Consigne 1: Reproduis à l'identique les lignes du listing, de la toute première jusqu'à celle qui contient « Εποχή συγκομιδής / », toutes deux comprises.

Extrait de page:
________________________________________
Dans un contexte de crise post-électorale, le Mali s’est lancé dans un « dialogue national inclusif ». Objectifs affichés : échanger sur les questions de préoccupation des Maliens, aborder les réformes institutionnelles et s’approprier l’accord pour la paix et la réconciliation de 2015. Ibrahim Boubacar Keïta espère, cette fois, éviter l’échec qu’il avait essuyé en 2017, lorsqu’il avait été poussé par la rue à retirer son projet de révision de la Constitution.

En janvier, le président malien avait relancé ce projet. Un comité d’experts, présidé par le professeur Makan Moussa Sissoko, a été mis en place à cet effet. Mais, malgré la volonté affichée du gouvernement d’obtenir, cette fois-ci, un consensus, l’initiative a fait long feu.

Inédit dans sa forme, ce nouveau dialogue, lancé le 7 octobre, se veut à l’écoute de la base en organisant des rencontres décentralisées au plus près des populations. Il fait cependant déjà face à des réticences au sein de l’opposition et d’une partie de la société civile qui exprime des doutes sur son caractère réellement « inclusif ».

• Comment le dialogue s’organise ?
________________________________________
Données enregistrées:
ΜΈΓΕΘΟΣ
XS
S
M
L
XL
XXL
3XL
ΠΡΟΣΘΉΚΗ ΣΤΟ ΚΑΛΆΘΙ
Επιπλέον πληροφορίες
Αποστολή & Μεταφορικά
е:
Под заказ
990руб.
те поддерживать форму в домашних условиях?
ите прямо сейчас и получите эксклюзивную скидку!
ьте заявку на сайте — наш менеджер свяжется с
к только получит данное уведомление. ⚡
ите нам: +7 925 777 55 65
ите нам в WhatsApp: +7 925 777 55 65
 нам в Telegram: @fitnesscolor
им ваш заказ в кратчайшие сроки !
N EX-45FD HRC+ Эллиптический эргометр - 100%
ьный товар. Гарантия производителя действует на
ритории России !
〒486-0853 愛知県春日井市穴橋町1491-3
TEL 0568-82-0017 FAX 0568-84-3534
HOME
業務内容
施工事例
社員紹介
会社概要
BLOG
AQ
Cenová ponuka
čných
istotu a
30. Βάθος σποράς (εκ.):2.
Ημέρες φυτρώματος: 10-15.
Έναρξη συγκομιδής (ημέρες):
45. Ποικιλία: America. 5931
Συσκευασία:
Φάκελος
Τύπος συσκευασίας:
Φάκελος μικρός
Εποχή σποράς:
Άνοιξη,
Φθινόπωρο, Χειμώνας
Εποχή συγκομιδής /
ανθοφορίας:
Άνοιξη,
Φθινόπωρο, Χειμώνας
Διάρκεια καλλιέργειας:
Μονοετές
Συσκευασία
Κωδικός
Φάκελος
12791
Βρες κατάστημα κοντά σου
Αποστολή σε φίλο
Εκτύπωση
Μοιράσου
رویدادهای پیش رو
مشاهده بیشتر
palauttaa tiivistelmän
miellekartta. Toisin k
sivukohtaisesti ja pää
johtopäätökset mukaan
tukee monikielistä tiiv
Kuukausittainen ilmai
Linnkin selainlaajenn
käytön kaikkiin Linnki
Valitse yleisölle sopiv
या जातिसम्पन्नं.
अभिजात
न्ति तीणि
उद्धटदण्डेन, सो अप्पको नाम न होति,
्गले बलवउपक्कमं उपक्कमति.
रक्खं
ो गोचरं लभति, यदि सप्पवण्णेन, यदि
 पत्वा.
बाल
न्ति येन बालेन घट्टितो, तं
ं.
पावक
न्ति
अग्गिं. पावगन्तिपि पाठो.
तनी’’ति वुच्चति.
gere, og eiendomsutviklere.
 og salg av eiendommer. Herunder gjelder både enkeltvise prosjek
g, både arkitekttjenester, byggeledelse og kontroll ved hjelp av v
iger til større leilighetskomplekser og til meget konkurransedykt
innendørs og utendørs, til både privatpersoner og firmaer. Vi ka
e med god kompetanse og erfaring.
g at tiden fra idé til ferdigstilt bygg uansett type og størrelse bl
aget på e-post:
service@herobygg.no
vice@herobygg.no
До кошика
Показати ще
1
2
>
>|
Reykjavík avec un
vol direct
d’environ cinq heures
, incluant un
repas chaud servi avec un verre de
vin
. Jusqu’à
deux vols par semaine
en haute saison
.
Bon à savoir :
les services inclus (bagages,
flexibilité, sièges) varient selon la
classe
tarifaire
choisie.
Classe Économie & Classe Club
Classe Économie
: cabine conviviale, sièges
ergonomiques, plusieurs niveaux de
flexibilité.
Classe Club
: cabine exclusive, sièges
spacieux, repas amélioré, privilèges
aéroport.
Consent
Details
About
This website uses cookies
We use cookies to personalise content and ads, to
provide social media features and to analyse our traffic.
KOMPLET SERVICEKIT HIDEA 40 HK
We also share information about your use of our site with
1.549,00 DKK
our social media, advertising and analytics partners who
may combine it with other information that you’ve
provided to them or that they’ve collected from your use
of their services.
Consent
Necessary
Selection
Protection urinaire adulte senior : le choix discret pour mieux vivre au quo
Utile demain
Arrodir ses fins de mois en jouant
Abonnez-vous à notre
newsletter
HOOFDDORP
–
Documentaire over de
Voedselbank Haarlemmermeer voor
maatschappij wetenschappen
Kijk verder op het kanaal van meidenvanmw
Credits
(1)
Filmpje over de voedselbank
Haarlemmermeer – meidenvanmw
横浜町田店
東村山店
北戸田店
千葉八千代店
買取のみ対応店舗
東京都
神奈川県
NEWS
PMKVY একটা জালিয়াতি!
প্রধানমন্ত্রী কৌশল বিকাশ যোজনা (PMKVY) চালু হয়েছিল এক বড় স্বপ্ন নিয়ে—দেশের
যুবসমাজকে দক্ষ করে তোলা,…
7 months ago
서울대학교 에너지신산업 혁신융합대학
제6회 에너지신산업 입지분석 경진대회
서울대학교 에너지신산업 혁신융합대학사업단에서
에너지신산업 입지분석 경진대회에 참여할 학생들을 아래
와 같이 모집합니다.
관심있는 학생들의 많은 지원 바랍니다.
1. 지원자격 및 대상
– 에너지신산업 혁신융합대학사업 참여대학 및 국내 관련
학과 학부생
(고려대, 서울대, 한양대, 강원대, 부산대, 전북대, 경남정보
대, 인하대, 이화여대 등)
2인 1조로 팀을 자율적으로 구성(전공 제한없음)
________________________________________
Consigne 2: Renvoie sans rien changer le passage du texte sur le dialogue national au Mali situé entre « En janvier, le » et « dialogue s’organise ? », bornes incluses.

Résultat attendu 1:
ΜΈΓΕΘΟΣ
XS
S
M
L
XL
XXL
3XL
ΠΡΟΣΘΉΚΗ ΣΤΟ ΚΑΛΆΘΙ
Επιπλέον πληροφορίες
Αποστολή & Μεταφορικά
е:
Под заказ
990руб.
те поддерживать форму в домашних условиях?
ите прямо сейчас и получите эксклюзивную скидку!
ьте заявку на сайте — наш менеджер свяжется с
к только получит данное уведомление. ⚡
ите нам: +7 925 777 55 65
ите нам в WhatsApp: +7 925 777 55 65
 нам в Telegram: @fitnesscolor
им ваш заказ в кратчайшие сроки !
N EX-45FD HRC+ Эллиптический эргометр - 100%
ьный товар. Гарантия производителя действует на
ритории России !
〒486-0853 愛知県春日井市穴橋町1491-3
TEL 0568-82-0017 FAX 0568-84-3534
HOME
業務内容
施工事例
社員紹介
会社概要
BLOG
AQ
Cenová ponuka
čných
istotu a
30. Βάθος σποράς (εκ.):2.
Ημέρες φυτρώματος: 10-15.
Έναρξη συγκομιδής (ημέρες):
45. Ποικιλία: America. 5931
Συσκευασία:
Φάκελος
Τύπος συσκευασίας:
Φάκελος μικρός
Εποχή σποράς:
Άνοιξη,
Φθινόπωρο, Χειμώνας
Εποχή συγκομιδής /

Résultat attendu 2:
En janvier, le président malien avait relancé ce projet. Un comité d’experts, présidé par le professeur Makan Moussa Sissoko, a été mis en place à cet effet. Mais, malgré la volonté affichée du gouvernement d’obtenir, cette fois-ci, un consensus, l’initiative a fait long feu.

Inédit dans sa forme, ce nouveau dialogue, lancé le 7 octobre, se veut à l’écoute de la base en organisant des rencontres décentralisées au plus près des populations. Il fait cependant déjà face à des réticences au sein de l’opposition et d’une partie de la société civile qui exprime des doutes sur son caractère réellement « inclusif ».

• Comment le dialogue s’organise ?